Thesis
Spatial reasoning and planning for deep embodied agents
- Abstract:
-
Humans can perform complex tasks with long-term objectives by planning, reasoning, and forecasting outcomes of actions. For embodied agents (e.g. robots) to achieve similar capabilities, they must gain knowledge of the environment transferable to novel scenarios with a limited budget of additional trial and error. Learning-based approaches, such as deep reinforcement learning, can discover and take advantage of inherent regularities and characteristics of the application domain from data, and continuously improve their performances, however at a cost of large amounts of training data. This thesis explores the development of data-driven techniques for spatial reasoning and planning tasks, focusing on enhancing learning efficiency, interpretability, and transferability across novel scenarios.
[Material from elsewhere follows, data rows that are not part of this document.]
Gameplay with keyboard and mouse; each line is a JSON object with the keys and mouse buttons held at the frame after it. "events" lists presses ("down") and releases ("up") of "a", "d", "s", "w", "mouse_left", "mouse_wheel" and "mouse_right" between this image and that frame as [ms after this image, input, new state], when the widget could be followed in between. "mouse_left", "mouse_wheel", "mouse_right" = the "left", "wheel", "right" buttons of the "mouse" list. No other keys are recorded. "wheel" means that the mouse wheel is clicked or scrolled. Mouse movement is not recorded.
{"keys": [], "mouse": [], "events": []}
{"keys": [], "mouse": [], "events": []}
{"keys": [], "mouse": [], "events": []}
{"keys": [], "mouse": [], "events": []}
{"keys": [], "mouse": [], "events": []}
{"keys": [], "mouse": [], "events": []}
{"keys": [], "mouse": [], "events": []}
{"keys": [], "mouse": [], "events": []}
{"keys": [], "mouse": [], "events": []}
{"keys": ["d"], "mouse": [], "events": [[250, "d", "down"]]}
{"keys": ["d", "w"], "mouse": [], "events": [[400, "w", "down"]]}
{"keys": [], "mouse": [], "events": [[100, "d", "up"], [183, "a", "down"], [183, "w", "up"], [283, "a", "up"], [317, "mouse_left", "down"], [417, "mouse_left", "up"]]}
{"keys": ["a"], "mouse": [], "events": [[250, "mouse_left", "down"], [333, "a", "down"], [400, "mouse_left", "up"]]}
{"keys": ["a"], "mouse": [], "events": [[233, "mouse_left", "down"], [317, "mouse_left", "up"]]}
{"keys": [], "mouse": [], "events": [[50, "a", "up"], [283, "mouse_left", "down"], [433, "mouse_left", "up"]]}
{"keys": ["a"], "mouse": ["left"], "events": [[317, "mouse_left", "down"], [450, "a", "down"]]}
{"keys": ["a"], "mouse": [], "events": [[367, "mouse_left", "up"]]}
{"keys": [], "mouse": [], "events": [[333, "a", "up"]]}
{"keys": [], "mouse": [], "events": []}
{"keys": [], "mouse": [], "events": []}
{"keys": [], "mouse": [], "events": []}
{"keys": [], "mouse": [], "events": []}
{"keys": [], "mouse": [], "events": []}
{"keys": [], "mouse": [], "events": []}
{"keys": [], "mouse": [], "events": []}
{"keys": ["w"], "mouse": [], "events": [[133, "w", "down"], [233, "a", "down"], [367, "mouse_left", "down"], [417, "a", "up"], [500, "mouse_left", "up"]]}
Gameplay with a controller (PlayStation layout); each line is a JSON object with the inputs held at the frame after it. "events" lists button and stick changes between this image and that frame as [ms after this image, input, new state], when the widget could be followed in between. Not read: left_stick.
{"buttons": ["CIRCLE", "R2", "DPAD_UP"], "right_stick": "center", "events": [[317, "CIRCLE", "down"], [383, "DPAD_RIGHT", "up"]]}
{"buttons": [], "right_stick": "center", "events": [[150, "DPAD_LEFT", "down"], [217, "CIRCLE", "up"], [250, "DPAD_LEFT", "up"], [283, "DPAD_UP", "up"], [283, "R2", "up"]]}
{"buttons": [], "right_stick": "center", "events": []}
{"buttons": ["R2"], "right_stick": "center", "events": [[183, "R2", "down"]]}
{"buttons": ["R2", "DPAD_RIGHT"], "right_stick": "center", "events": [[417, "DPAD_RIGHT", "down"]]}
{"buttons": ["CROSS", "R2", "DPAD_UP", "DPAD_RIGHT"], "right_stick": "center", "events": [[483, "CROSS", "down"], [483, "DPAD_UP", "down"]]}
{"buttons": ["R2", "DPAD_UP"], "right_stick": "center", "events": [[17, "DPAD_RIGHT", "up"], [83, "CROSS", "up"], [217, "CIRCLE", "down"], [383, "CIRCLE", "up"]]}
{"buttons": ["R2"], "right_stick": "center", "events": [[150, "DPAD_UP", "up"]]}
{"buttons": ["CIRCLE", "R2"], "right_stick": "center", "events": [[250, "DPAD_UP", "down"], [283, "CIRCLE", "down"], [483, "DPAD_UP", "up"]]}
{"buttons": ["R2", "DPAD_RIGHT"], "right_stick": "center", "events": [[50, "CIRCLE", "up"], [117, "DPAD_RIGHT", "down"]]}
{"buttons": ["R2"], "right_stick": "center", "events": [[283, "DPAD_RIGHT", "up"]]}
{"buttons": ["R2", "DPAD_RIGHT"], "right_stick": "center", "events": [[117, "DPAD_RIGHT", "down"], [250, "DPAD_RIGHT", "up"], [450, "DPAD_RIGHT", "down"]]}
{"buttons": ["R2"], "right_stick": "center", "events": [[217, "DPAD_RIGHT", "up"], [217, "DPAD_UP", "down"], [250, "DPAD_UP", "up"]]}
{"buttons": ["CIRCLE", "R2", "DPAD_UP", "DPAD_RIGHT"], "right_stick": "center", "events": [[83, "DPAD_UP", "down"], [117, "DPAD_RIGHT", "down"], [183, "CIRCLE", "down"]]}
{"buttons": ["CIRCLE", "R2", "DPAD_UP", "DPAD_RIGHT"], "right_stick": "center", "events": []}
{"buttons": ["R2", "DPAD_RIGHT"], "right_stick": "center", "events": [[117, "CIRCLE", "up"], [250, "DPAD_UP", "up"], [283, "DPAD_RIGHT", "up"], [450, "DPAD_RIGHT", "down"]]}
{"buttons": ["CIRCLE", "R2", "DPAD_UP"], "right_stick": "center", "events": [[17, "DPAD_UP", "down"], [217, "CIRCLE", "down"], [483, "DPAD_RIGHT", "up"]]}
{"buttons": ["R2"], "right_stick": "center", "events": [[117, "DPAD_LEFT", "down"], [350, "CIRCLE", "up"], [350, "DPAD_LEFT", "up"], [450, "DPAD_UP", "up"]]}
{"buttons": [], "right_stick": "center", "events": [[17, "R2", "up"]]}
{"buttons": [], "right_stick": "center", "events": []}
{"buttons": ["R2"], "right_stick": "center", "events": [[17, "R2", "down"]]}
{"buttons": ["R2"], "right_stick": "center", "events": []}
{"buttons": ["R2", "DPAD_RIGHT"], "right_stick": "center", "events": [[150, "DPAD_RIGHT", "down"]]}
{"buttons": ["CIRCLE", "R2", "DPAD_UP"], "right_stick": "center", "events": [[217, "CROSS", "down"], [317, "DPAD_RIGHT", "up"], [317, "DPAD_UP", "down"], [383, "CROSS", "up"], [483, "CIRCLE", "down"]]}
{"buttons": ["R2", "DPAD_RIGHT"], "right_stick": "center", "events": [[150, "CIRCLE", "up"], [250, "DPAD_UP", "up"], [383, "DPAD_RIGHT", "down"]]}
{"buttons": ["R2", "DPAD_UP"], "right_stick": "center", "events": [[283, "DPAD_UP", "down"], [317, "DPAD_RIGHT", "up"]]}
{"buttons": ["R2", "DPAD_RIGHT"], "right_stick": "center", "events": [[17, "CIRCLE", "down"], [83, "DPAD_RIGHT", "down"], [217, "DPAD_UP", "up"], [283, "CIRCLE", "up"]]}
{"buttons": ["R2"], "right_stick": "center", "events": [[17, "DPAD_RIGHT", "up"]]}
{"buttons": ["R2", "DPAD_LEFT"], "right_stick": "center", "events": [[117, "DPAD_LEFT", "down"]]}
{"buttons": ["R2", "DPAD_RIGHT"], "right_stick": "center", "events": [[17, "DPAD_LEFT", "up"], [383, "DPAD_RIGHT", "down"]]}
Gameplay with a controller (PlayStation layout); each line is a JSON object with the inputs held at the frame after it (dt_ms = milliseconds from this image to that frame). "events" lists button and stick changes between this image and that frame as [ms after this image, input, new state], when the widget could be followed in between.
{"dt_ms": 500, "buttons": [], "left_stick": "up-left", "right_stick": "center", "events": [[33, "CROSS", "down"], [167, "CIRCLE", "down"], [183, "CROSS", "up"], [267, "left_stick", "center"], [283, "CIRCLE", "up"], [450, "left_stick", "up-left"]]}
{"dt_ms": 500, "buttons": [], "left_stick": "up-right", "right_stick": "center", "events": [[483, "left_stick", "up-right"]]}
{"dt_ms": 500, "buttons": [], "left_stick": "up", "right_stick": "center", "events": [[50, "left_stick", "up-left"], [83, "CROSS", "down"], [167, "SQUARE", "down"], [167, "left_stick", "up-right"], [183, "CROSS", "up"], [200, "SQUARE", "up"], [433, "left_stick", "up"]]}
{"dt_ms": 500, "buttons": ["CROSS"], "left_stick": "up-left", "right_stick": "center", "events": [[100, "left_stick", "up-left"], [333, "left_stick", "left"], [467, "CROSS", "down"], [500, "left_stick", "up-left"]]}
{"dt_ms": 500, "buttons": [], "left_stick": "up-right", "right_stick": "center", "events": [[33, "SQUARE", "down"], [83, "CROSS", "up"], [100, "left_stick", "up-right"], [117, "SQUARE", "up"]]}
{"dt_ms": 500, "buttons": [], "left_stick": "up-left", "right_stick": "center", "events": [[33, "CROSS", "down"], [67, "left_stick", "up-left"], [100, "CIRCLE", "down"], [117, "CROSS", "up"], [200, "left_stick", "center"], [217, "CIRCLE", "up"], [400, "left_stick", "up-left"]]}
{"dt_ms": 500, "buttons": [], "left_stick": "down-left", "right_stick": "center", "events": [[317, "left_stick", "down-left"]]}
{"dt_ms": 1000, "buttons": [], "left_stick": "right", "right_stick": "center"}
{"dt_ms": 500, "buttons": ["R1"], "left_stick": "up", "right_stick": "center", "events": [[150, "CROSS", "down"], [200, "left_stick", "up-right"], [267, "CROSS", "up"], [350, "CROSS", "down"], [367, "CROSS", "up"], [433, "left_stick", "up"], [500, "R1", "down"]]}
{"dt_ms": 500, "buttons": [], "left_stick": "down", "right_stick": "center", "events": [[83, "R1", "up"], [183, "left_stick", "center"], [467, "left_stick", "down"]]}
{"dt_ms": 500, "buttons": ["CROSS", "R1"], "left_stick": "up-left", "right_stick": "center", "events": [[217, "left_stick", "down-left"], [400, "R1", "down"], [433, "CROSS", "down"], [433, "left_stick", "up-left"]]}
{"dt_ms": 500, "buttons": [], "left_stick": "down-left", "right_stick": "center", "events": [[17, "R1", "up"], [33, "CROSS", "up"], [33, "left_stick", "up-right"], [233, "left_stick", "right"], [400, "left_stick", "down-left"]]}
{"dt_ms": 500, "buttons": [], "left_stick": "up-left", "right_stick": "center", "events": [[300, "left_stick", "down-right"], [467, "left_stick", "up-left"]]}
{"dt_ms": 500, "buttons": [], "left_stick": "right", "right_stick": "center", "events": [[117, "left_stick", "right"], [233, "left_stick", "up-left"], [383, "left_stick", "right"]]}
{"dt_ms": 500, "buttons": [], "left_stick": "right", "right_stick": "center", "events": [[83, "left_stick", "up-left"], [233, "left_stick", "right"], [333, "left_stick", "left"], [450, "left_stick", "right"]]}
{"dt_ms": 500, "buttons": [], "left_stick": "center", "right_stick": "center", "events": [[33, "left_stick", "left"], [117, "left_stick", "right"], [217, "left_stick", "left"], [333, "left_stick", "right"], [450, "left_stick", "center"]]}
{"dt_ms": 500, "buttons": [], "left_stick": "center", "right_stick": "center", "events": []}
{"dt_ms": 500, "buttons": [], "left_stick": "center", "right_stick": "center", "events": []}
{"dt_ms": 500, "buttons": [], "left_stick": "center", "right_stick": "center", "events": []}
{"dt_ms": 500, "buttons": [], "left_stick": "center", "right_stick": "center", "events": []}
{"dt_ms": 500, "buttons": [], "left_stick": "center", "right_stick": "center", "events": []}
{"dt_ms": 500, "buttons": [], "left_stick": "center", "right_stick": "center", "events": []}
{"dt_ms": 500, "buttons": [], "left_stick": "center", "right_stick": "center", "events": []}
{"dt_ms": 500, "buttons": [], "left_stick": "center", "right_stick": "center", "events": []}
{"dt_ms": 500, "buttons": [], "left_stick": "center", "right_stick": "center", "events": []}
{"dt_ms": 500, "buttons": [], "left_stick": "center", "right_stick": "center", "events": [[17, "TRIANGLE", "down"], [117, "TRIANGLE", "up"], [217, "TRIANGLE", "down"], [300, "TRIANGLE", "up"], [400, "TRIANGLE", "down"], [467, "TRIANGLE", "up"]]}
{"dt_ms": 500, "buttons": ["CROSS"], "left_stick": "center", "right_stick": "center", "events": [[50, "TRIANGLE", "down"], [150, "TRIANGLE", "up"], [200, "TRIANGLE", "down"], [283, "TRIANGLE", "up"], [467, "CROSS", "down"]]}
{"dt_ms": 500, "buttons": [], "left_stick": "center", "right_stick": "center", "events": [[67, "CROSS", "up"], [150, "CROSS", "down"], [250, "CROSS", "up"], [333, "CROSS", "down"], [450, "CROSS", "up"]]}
Four key contributions are made. Firstly, CALVIN, a differential planner that learns interpretable models of the world for long-term planning. It successfully navigated partially observable 3D environments, such as mazes and indoor rooms, by learning the rewards (goals and obstacles) and state transitions (robot dynamics) from expert demonstrations.
Secondly, SOAP, a reinforcement learning algorithm that discovers macro-actions (options) unsupervised for long-horizon tasks. Options segment a task into subtasks and enable consistent execution of the subtask. SOAP showed robust performances on history-conditional corridor tasks as well as classical benchmarks such as Atari.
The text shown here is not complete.